His premise is consistent with the proposed rules in that it argues that we must be attentive to what results in the best quality of life for the patient. He examines the ethical dilemas that face the children of the elderly as they change roles into the role of caretaking an elderly parent. He shares his experience of the ways in which an individual will change their directions to the physican when the cost comes from their own pocket rather than Medicare or other insurance..
He explains that many people create an Advanced Directive believing that solves the problem of informing their families and physicians of their intentions for end of life care: “ Many AD’s spell out what appears to be a DNR (Do Not Resuscitate order) as follows: “I do not wish life sustaining measures if (a) the burden outweighs the likely benefit, (b) I have irreversible coma, or (c) it will only delay my death.”
When patients sign this, very few of them or their surrogates realize that: (a) They have no idea what burdens (risk, suffering) are headed their way, nor have they begun to consider what amount of damage would be acceptable for what outcome (benefit, quality of life); (b) irreversible coma usually takes weeks to months to predict, and (c) every breath we take delays our death. At precisely what point do we conclude those breaths are no longer in our best interest?”
Health care providers are uniquely positioned to assist families at this critical time if they are well informed. In fact in his own practice Dr. Bartlow proceeds in this manner. “I begin end of life (EOL) discussions, “I’m not asking you to decide if your mother/father lives or dies. Their illness will decide. I’m asking you to tell me what they would be saying if they could: how much they would want me to put them through to attain what quality of life, and what scene they would want at the end. Then I can tell you what I can achieve. If the best I can do is a death they would have hoped for, I’ll tell you how we can get there.” After they get over the shock that it’s not their, but their parent’s choice, almost uniformly they appreciate having the burden lifted.”

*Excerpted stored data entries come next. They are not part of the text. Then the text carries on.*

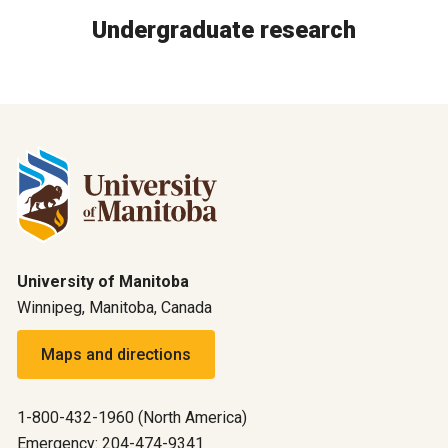
Undergraduate research
University of Manitoba
Winnipeg, Manitoba, Canada
Maps and directions
1-800-432-1960 (North America)
Emergency: 204-474-9341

It is intriguing to me that that we are not hearing any reporting labeling these proposals as “death panels” like we did during the implementation of the ACA (Affordable Care Act, aka Obamacare). The ACA simply included provisions that would pay a primary care provider for having “end of life issues” discussion with a patient as a standard office visit. It will be interesting to see how this action is characterized as the discussion proceeds.